REQUIREMENTS:
Change every "common name" in the material below to "vernacular name" and keep everything else the same.

# START OF LISTING

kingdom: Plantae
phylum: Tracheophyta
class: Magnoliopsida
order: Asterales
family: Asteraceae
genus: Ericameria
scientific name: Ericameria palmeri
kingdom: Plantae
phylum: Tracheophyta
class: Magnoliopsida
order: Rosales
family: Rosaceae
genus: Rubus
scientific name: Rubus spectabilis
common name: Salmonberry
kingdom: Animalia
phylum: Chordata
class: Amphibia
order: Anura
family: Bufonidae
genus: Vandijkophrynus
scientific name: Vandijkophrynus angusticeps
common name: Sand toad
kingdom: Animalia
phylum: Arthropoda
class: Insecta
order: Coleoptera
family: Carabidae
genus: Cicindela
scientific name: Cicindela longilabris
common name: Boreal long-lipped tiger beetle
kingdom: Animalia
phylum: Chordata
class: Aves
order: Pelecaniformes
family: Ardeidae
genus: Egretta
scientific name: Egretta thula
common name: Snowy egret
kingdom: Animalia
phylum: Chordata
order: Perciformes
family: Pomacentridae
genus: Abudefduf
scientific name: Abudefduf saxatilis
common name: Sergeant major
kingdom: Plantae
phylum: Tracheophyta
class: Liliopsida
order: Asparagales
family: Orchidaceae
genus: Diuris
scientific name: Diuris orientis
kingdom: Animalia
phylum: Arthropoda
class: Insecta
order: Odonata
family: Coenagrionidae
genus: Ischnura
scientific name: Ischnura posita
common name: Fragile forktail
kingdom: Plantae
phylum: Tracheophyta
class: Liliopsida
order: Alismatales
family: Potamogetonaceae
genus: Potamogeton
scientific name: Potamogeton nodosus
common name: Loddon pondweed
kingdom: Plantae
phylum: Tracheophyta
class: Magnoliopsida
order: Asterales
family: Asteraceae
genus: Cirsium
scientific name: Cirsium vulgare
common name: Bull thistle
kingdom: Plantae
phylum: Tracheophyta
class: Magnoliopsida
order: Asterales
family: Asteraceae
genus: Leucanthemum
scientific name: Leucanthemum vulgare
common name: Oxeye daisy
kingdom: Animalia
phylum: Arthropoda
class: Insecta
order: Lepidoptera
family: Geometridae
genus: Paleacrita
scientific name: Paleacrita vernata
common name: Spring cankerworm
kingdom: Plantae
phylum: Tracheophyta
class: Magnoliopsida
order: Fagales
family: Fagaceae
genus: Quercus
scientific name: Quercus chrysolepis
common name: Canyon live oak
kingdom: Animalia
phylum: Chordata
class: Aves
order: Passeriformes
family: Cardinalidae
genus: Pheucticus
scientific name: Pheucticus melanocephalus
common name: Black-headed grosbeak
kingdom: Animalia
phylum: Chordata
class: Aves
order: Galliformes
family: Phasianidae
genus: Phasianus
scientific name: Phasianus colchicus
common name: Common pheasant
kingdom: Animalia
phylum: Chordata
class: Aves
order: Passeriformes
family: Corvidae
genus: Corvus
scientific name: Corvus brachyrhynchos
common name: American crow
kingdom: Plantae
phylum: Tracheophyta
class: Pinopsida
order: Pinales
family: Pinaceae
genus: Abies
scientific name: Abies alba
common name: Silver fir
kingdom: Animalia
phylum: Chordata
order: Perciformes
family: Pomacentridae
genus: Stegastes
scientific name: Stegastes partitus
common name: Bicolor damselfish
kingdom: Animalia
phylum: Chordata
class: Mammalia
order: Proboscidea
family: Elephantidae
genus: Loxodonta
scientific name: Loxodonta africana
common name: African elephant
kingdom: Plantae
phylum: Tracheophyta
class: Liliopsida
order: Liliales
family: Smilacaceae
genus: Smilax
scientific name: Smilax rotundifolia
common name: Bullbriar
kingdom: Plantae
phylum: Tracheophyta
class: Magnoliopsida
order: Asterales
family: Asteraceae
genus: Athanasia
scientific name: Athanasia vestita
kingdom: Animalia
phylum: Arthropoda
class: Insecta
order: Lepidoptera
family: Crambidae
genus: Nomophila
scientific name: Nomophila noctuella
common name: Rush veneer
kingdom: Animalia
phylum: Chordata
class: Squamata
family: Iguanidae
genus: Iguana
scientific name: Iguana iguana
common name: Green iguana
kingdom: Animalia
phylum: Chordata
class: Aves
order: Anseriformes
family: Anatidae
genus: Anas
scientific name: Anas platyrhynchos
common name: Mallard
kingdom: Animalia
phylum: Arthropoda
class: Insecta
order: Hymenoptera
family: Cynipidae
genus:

# END OF LISTING

THE RESPONSE:
kingdom: Plantae
phylum: Tracheophyta
class: Magnoliopsida
order: Asterales
family: Asteraceae
genus: Ericameria
scientific name: Ericameria palmeri
kingdom: Plantae
phylum: Tracheophyta
class: Magnoliopsida
order: Rosales
family: Rosaceae
genus: Rubus
scientific name: Rubus spectabilis
vernacular name: Salmonberry
kingdom: Animalia
phylum: Chordata
class: Amphibia
order: Anura
family: Bufonidae
genus: Vandijkophrynus
scientific name: Vandijkophrynus angusticeps
vernacular name: Sand toad
kingdom: Animalia
phylum: Arthropoda
class: Insecta
order: Coleoptera
family: Carabidae
genus: Cicindela
scientific name: Cicindela longilabris
vernacular name: Boreal long-lipped tiger beetle
kingdom: Animalia
phylum: Chordata
class: Aves
order: Pelecaniformes
family: Ardeidae
genus: Egretta
scientific name: Egretta thula
vernacular name: Snowy egret
kingdom: Animalia
phylum: Chordata
order: Perciformes
family: Pomacentridae
genus: Abudefduf
scientific name: Abudefduf saxatilis
vernacular name: Sergeant major
kingdom: Plantae
phylum: Tracheophyta
class: Liliopsida
order: Asparagales
family: Orchidaceae
genus: Diuris
scientific name: Diuris orientis
kingdom: Animalia
phylum: Arthropoda
class: Insecta
order: Odonata
family: Coenagrionidae
genus: Ischnura
scientific name: Ischnura posita
vernacular name: Fragile forktail
kingdom: Plantae
phylum: Tracheophyta
class: Liliopsida
order: Alismatales
family: Potamogetonaceae
genus: Potamogeton
scientific name: Potamogeton nodosus
vernacular name: Loddon pondweed
kingdom: Plantae
phylum: Tracheophyta
class: Magnoliopsida
order: Asterales
family: Asteraceae
genus: Cirsium
scientific name: Cirsium vulgare
vernacular name: Bull thistle
kingdom: Plantae
phylum: Tracheophyta
class: Magnoliopsida
order: Asterales
family: Asteraceae
genus: Leucanthemum
scientific name: Leucanthemum vulgare
vernacular name: Oxeye daisy
kingdom: Animalia
phylum: Arthropoda
class: Insecta
order: Lepidoptera
family: Geometridae
genus: Paleacrita
scientific name: Paleacrita vernata
vernacular name: Spring cankerworm
kingdom: Plantae
phylum: Tracheophyta
class: Magnoliopsida
order: Fagales
family: Fagaceae
genus: Quercus
scientific name: Quercus chrysolepis
vernacular name: Canyon live oak
kingdom: Animalia
phylum: Chordata
class: Aves
order: Passeriformes
family: Cardinalidae
genus: Pheucticus
scientific name: Pheucticus melanocephalus
vernacular name: Black-headed grosbeak
kingdom: Animalia
phylum: Chordata
class: Aves
order: Galliformes
family: Phasianidae
genus: Phasianus
scientific name: Phasianus colchicus
vernacular name: Common pheasant
kingdom: Animalia
phylum: Chordata
class: Aves
order: Passeriformes
family: Corvidae
genus: Corvus
scientific name: Corvus brachyrhynchos
vernacular name: American crow
kingdom: Plantae
phylum: Tracheophyta
class: Pinopsida
order: Pinales
family: Pinaceae
genus: Abies
scientific name: Abies alba
vernacular name: Silver fir
kingdom: Animalia
phylum: Chordata
order: Perciformes
family: Pomacentridae
genus: Stegastes
scientific name: Stegastes partitus
vernacular name: Bicolor damselfish
kingdom: Animalia
phylum: Chordata
class: Mammalia
order: Proboscidea
family: Elephantidae
genus: Loxodonta
scientific name: Loxodonta africana
vernacular name: African elephant
kingdom: Plantae
phylum: Tracheophyta
class: Liliopsida
order: Liliales
family: Smilacaceae
genus: Smilax
scientific name: Smilax rotundifolia
vernacular name: Bullbriar
kingdom: Plantae
phylum: Tracheophyta
class: Magnoliopsida
order: Asterales
family: Asteraceae
genus: Athanasia
scientific name: Athanasia vestita
kingdom: Animalia
phylum: Arthropoda
class: Insecta
order: Lepidoptera
family: Crambidae
genus: Nomophila
scientific name: Nomophila noctuella
vernacular name: Rush veneer
kingdom: Animalia
phylum: Chordata
class: Squamata
family: Iguanidae
genus: Iguana
scientific name: Iguana iguana
vernacular name: Green iguana
kingdom: Animalia
phylum: Chordata
class: Aves
order: Anseriformes
family: Anatidae
genus: Anas
scientific name: Anas platyrhynchos
vernacular name: Mallard
kingdom: Animalia
phylum: Arthropoda
class: Insecta
order: Hymenoptera
family: Cynipidae
genus:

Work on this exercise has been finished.